I am an historian of Australia’s military history. Although employed by a university, I make this submission as an individual.
Since 1901, Australia has become involved in a dozen overseas conflicts; all of them as part of either the British empire and commonwealth or as part of the American alliance. While some of those conflicts concerned Australia’s interests directly, most did not. While there were explicable historical reasons for Australia’s participation in most conflicts, I believe that the era when Australia was committed to war because of its subservience to other nations should have ended. In the future, if Australia is to be an independent nation, it must retain the right to decide whether to go to war, and not be committed in advance because of an entangling alliance.

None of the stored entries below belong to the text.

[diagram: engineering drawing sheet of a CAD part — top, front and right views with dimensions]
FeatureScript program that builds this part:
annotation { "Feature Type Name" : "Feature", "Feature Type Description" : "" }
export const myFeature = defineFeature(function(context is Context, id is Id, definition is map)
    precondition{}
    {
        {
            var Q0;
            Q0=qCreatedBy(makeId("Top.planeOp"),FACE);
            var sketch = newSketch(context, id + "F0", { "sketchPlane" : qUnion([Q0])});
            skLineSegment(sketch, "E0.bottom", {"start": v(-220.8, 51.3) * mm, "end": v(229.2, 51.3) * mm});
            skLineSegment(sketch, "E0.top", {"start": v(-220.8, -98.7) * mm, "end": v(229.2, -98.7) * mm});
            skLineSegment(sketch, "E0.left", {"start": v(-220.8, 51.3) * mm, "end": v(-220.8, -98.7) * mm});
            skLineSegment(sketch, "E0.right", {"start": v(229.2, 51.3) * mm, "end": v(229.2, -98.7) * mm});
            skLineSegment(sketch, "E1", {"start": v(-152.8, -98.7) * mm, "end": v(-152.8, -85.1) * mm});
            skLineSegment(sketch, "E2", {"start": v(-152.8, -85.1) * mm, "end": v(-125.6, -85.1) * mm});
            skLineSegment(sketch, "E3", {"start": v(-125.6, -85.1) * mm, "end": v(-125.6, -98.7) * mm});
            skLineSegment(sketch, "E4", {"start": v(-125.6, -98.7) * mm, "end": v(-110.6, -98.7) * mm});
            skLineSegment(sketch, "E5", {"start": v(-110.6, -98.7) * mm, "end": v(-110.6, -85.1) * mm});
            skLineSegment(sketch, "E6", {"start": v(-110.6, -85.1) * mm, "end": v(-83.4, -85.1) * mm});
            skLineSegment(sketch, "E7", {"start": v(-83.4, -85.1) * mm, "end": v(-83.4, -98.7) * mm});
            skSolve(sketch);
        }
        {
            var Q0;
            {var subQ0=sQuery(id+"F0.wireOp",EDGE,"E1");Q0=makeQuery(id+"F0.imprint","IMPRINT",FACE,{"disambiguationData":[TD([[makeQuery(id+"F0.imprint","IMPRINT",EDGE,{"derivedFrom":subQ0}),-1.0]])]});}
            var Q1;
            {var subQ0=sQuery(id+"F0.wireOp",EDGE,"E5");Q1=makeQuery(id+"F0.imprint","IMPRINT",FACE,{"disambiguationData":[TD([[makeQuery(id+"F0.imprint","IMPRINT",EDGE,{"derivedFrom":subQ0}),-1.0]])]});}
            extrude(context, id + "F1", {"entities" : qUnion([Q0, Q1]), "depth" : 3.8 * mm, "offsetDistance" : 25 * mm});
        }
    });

In that all of its wars hitherto have been in association with either or both Britain and the United States, it makes little sense to me that we should once again be bound to those nations’ decisions. The American wars which Australia has embarked since 1962 especially should enjoin caution. Under the American alliance, Australia has been involved a series of failed, unnecessary conflicts which have not served its interests. That blind obedience should be challenged and at least debated widely. The AUKUS agreement seems to me to be a dangerous, open-ended commitment to join a UK-US alliance regardless of the merits of its actions. This to me seems to abrogate responsibility for national security. I believe that the decision over whether should join this alliance should be deferred pending wide-ranging debate, lest Australia repeat in the next century the errors of the last.